The timing is also of no consequence as on the same day the bill was signed, the CEO TikTok’s CEO testified before Congress about TikTok’s effects on mental health. Also, similar legislatures have been passed in the last year in states like California and Arkansas. The Arkansas Legislature has introduced a similar bill that would require social network platforms to verify users’ ages and obtain explicit parental consent for people under 18.
Recently, controversy has been surrounding the new Utah bill signed into law, especially with concerns of how it will be enforced without violating teen’s privacy. Concerns spread about how these bills are not respecting the rights of minors. Also, many social media networks already put in place a 13 and up policy, but this policy is relatively easy to surpass. “Young people will find workarounds. They’ll figure it out,” says Jennifer Grygiel, a communications professor at Syracuse University who researches social media.

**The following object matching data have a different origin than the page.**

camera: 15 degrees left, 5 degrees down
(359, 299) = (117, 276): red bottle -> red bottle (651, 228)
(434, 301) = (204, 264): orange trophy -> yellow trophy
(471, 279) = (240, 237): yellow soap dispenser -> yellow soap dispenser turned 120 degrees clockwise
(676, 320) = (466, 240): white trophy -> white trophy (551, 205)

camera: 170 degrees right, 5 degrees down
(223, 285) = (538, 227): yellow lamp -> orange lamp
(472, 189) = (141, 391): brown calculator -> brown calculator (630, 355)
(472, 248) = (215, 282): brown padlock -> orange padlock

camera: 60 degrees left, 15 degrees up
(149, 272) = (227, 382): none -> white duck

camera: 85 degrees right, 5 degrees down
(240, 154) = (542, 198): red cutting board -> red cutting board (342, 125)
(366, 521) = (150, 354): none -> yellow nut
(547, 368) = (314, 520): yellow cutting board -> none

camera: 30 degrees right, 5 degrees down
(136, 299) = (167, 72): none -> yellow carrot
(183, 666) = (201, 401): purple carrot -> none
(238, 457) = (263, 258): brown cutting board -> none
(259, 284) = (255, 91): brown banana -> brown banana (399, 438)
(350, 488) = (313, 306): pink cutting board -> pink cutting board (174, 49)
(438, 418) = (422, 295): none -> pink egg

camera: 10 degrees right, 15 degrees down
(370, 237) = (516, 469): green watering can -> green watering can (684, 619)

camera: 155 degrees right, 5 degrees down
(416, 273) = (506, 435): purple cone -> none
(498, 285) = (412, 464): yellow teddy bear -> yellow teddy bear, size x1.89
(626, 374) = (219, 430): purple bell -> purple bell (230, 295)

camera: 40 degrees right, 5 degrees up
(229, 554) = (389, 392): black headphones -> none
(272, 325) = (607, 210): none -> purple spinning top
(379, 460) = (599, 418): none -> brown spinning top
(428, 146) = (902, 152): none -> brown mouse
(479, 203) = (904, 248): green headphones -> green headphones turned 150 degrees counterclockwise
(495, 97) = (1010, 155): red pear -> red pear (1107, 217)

In today’s time, social media is a primary way of reaching youth and spreading important information. Sarah Coyne. a professor of child development at Brigham Young University, warned that the measure could inadvertently boomerang, increasing youth mental health issues by cutting off vulnerable youth from important sources of information and support that could be found on social media networks.
The bill is set to take effect in March 2024, but it is expected that there will be pushback from BigTech companies. There are also arguments claiming that it is unconstitutional and a breach of privacy by tech lobbyists. “Utah will soon require online services to collect sensitive information about teens and families, not only to verify ages, but to verify parental relationships, like government-issued IDs and birth certificates, putting their private data at risk of breach,” said Nicole Saad Bembridge, an associate director at NetChoice, a tech lobby group.